_Work to be completed:_ Exactly the lines from the beginning of the records below through the line with "Fetch movie data, owner: Marta" must be given again, without pictures.

Stored items from a collection:
Segment Open

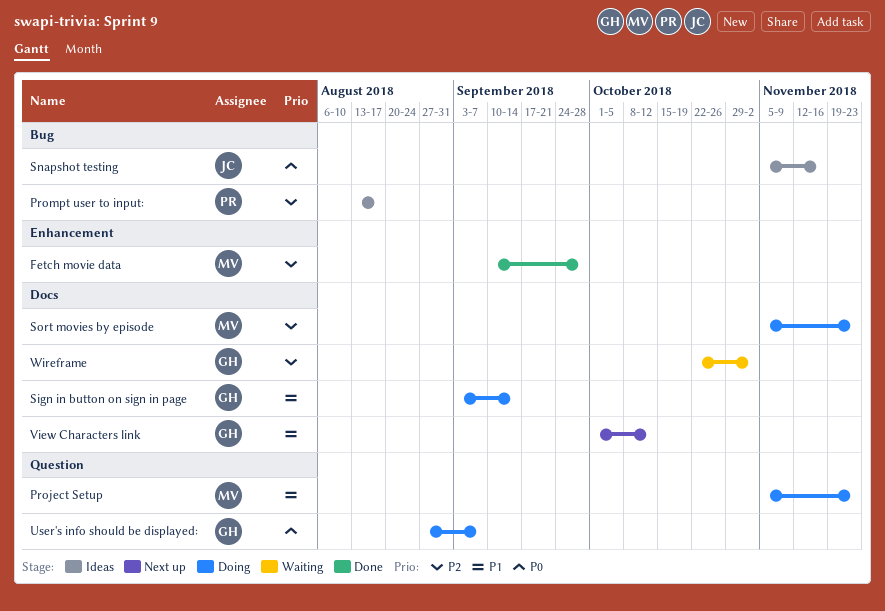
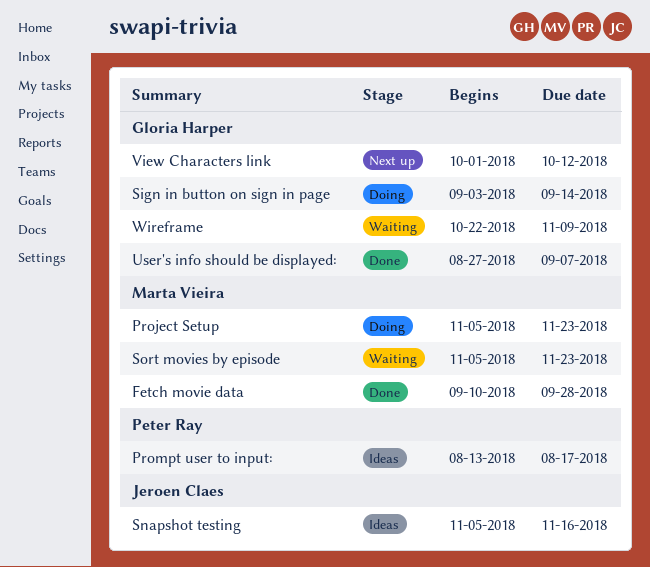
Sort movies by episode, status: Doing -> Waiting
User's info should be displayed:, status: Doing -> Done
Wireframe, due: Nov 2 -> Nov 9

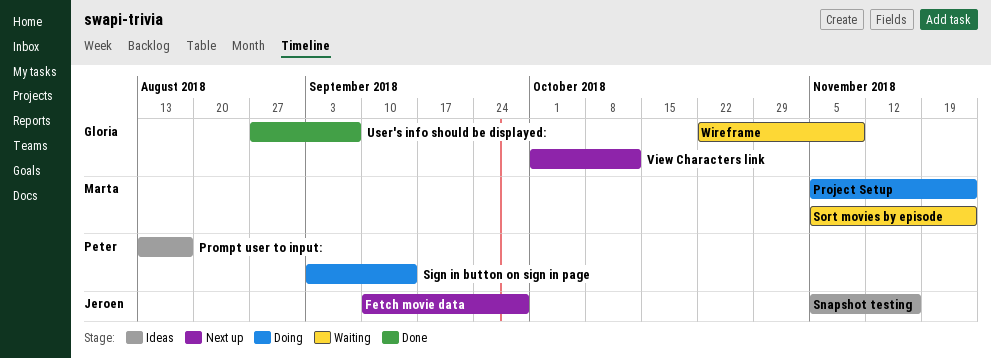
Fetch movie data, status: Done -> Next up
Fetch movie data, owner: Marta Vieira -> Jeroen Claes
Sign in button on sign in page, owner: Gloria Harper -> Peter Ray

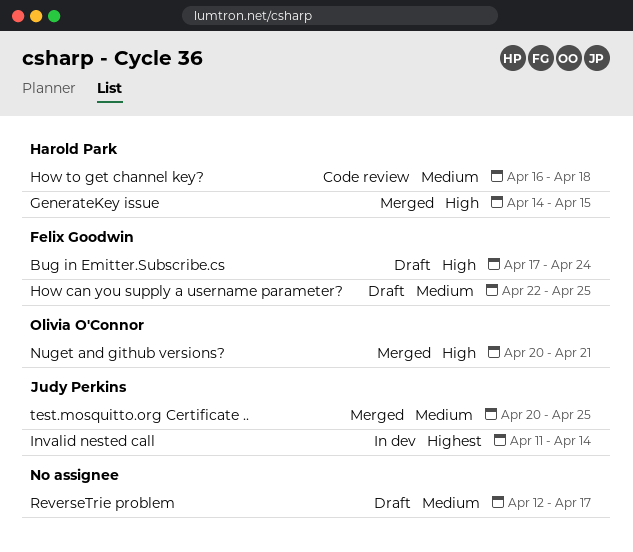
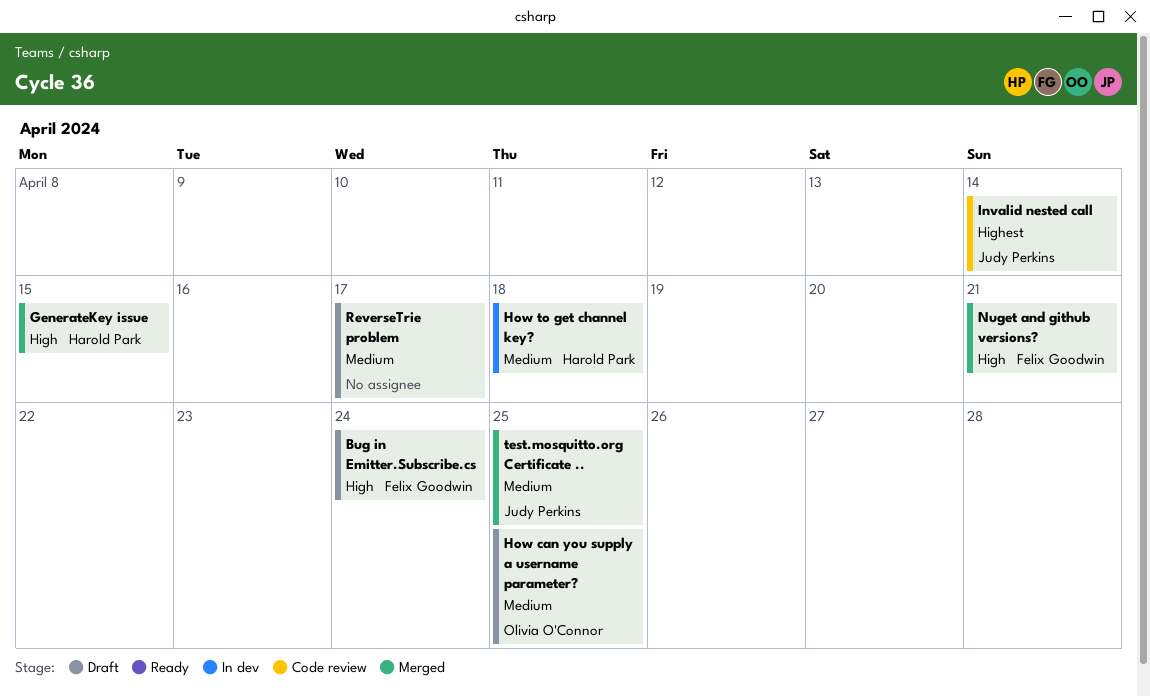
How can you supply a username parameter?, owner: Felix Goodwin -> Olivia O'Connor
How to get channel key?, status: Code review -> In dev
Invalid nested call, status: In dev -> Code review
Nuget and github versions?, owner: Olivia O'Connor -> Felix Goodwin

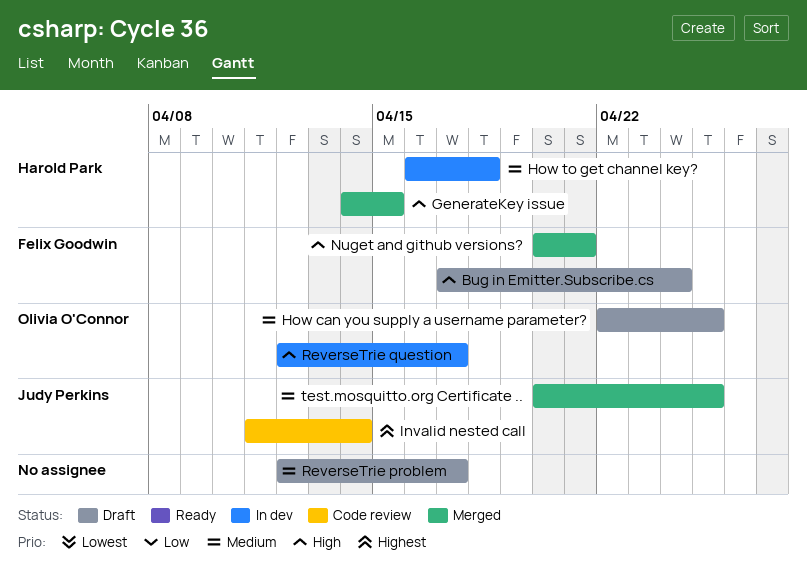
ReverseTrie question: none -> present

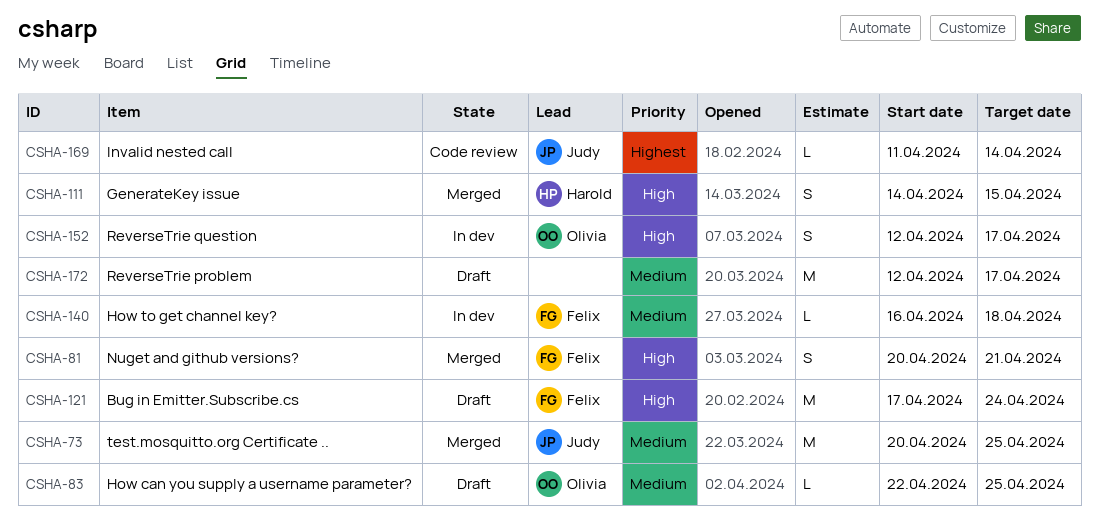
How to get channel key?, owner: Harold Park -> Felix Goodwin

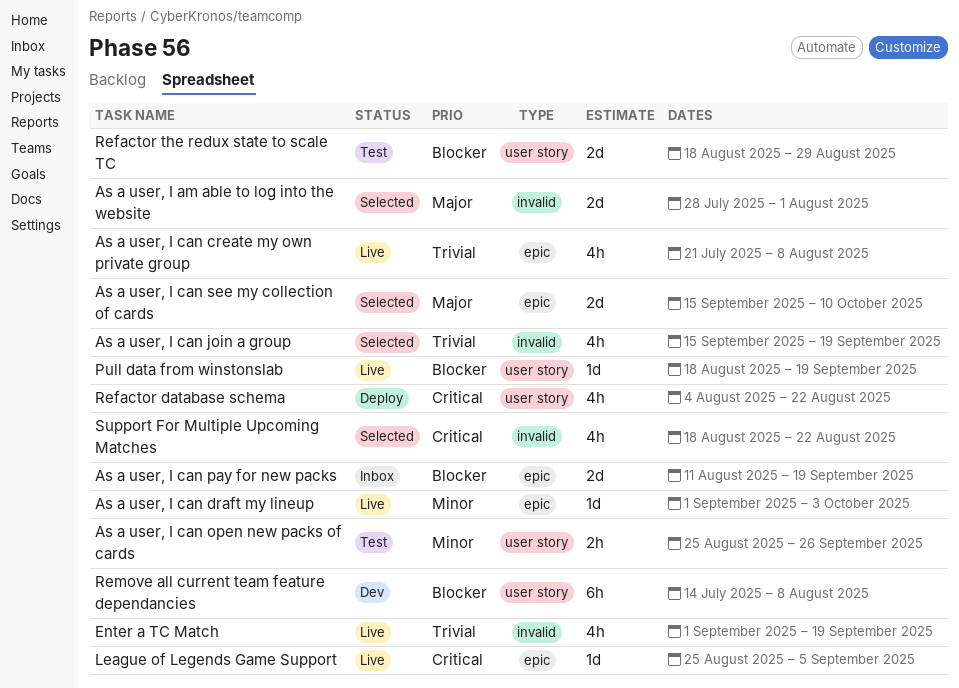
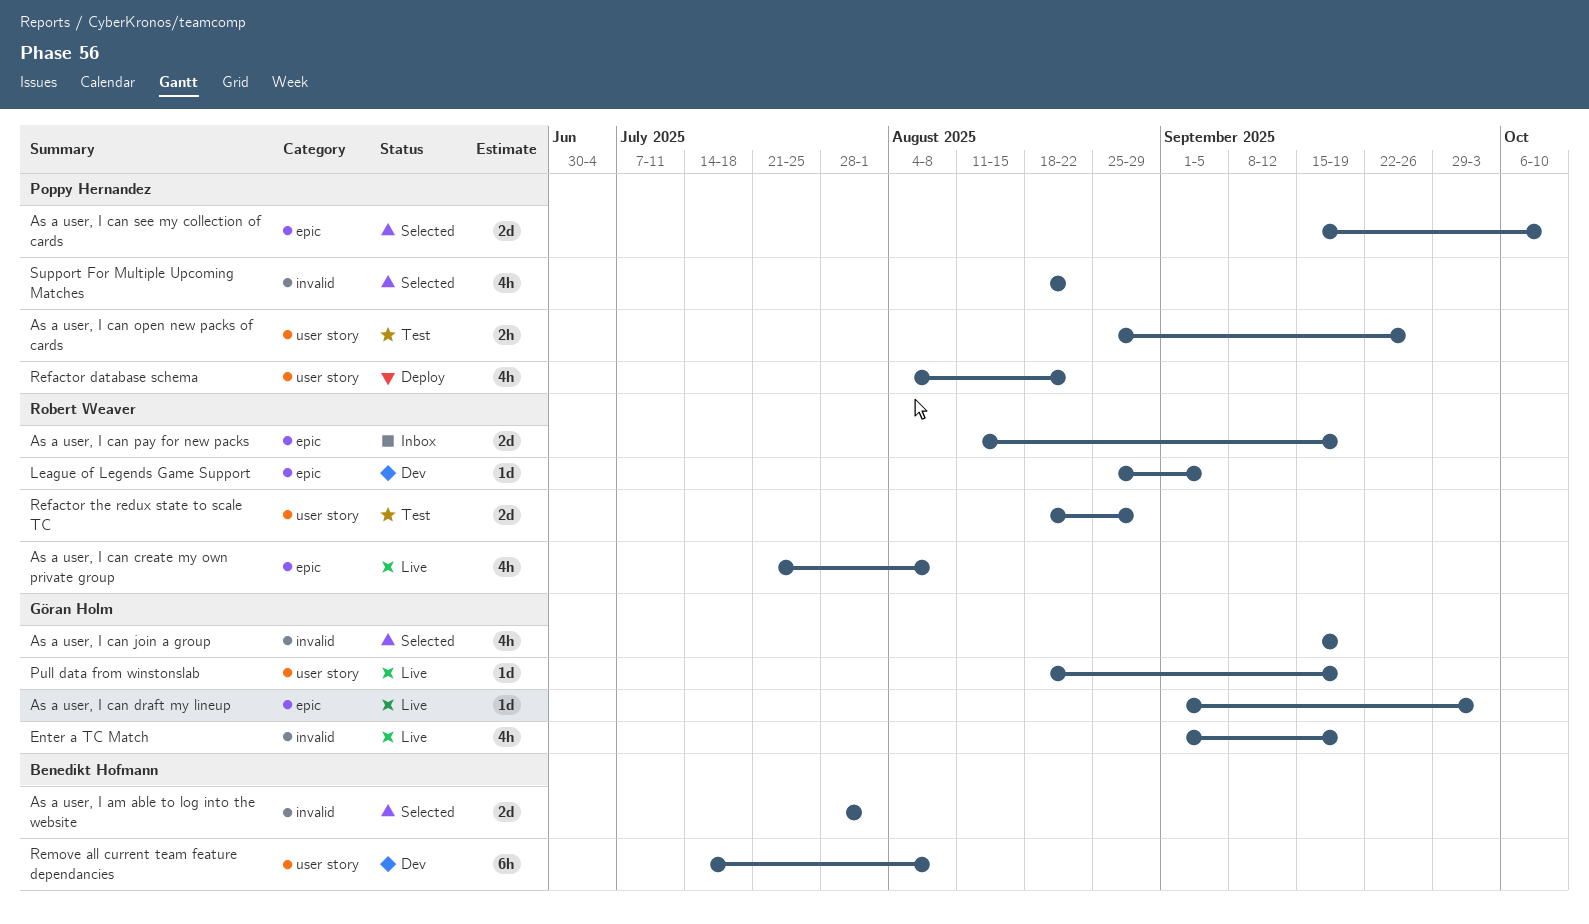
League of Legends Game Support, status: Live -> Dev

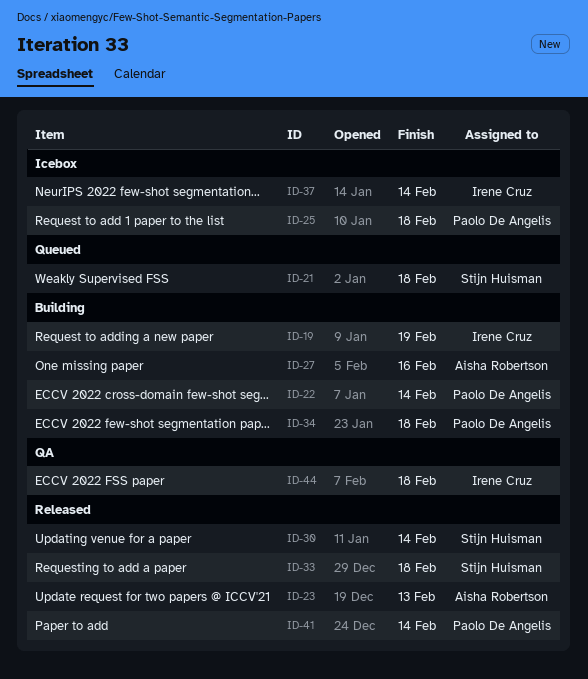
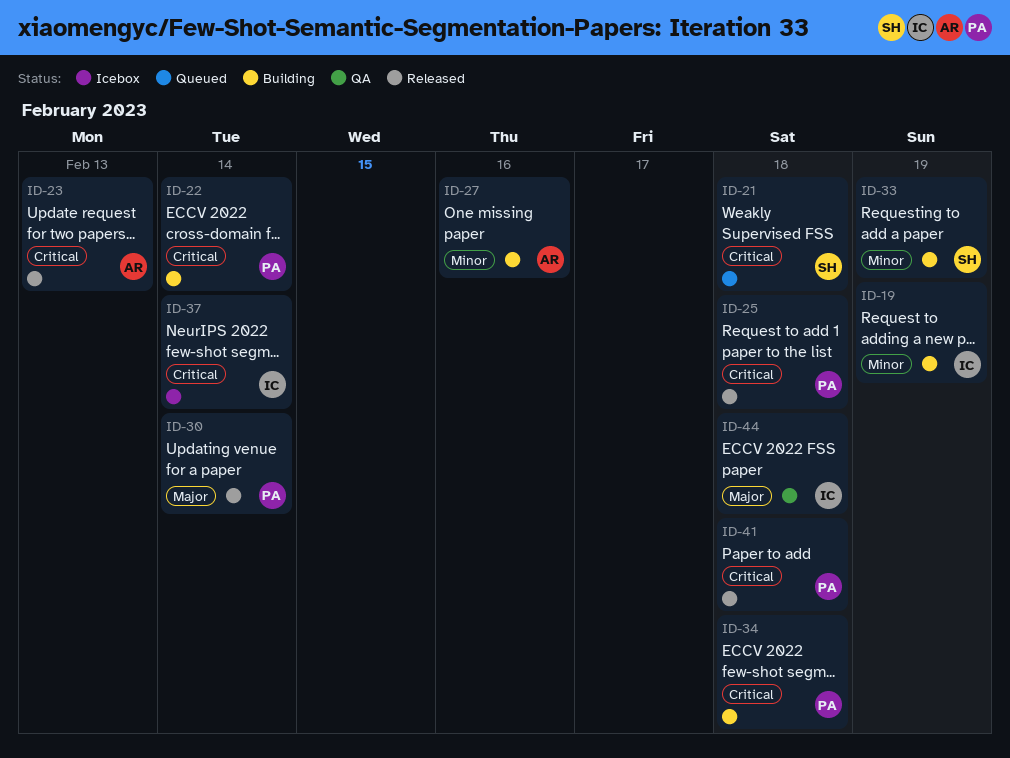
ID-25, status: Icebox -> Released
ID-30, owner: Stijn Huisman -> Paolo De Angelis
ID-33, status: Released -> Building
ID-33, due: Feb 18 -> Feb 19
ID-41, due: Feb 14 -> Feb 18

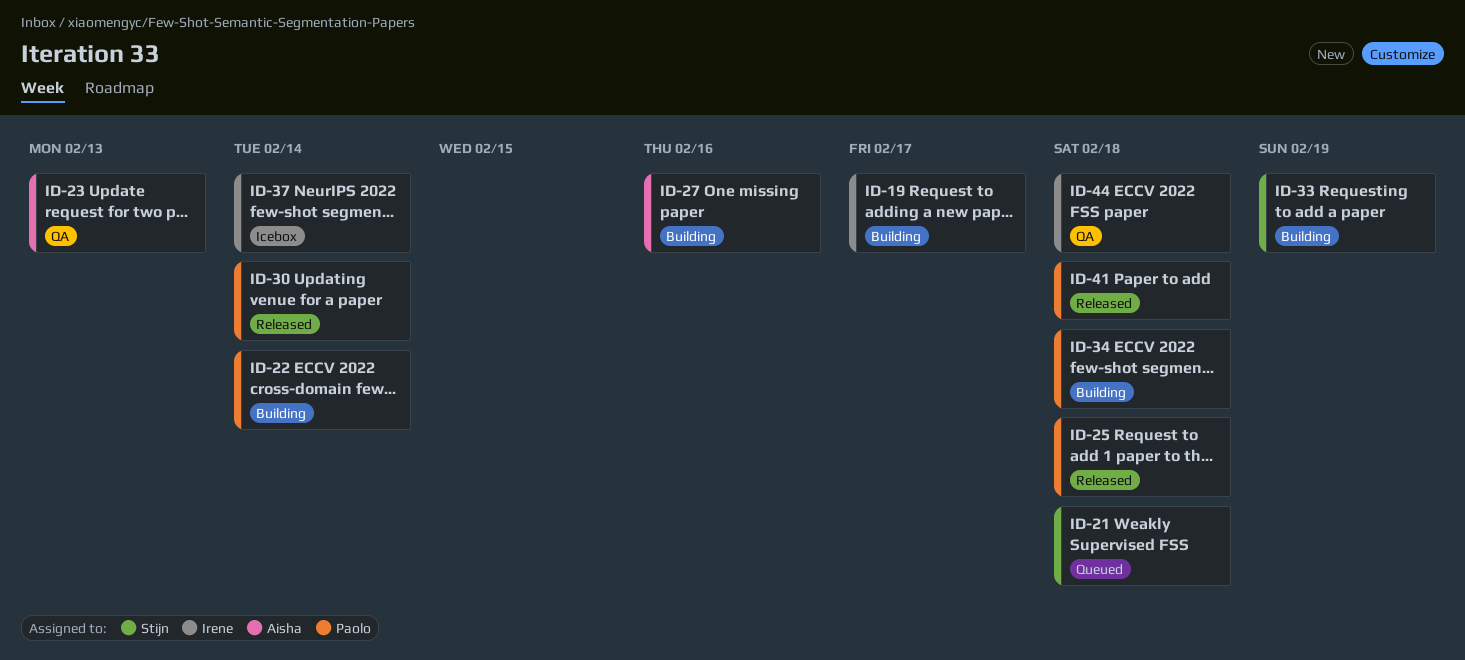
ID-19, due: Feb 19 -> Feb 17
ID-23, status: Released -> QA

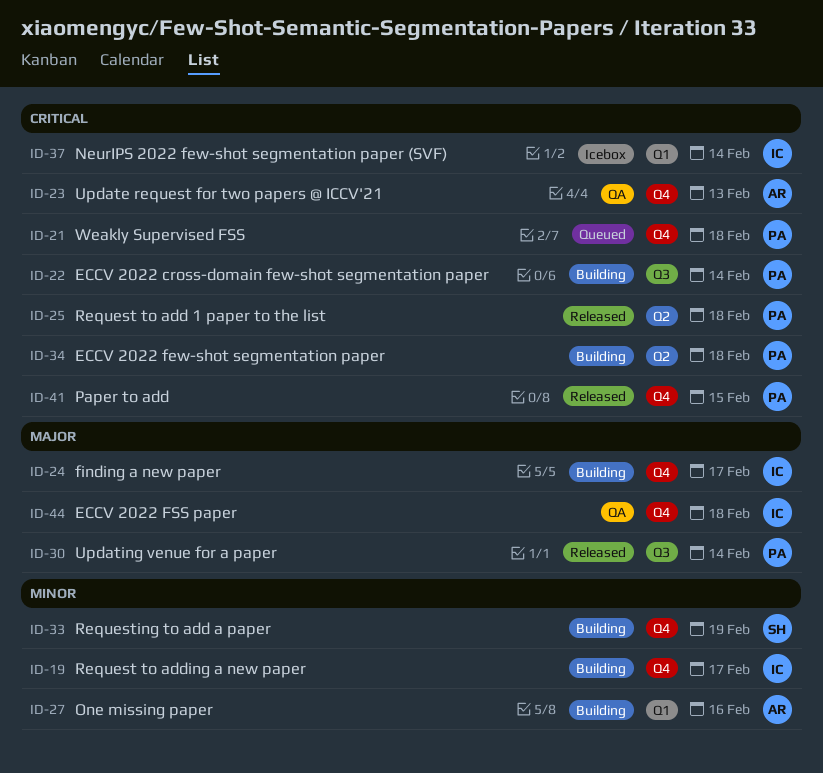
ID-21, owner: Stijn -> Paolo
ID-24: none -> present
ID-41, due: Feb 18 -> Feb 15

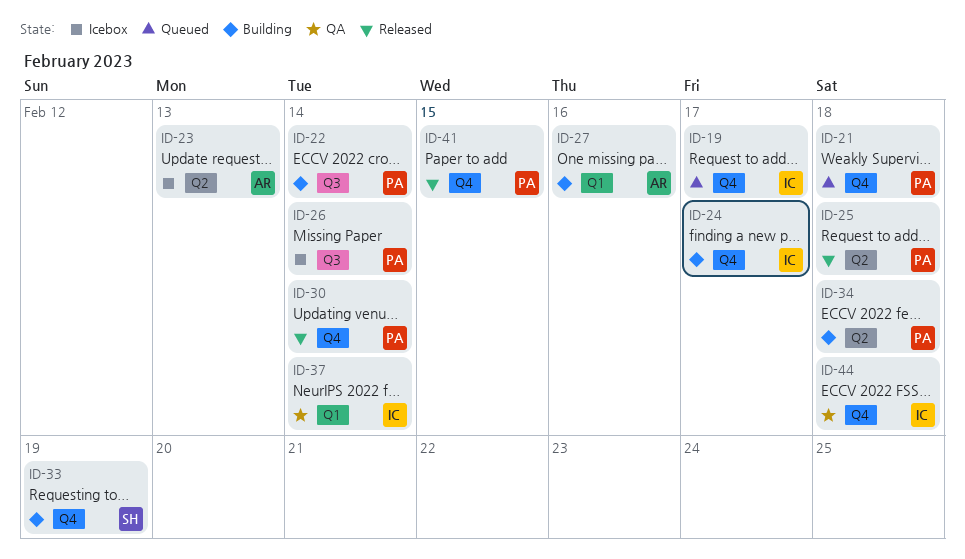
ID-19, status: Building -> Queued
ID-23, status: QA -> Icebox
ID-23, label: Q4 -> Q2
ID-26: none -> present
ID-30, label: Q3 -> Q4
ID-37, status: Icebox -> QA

Segment Closed

_Task output:_
Sort movies by episode, status: Doing -> Waiting
User's info should be displayed:, status: Doing -> Done
Wireframe, due: Nov 2 -> Nov 9

Fetch movie data, status: Done -> Next up
Fetch movie data, owner: Marta Vieira -> Jeroen Claes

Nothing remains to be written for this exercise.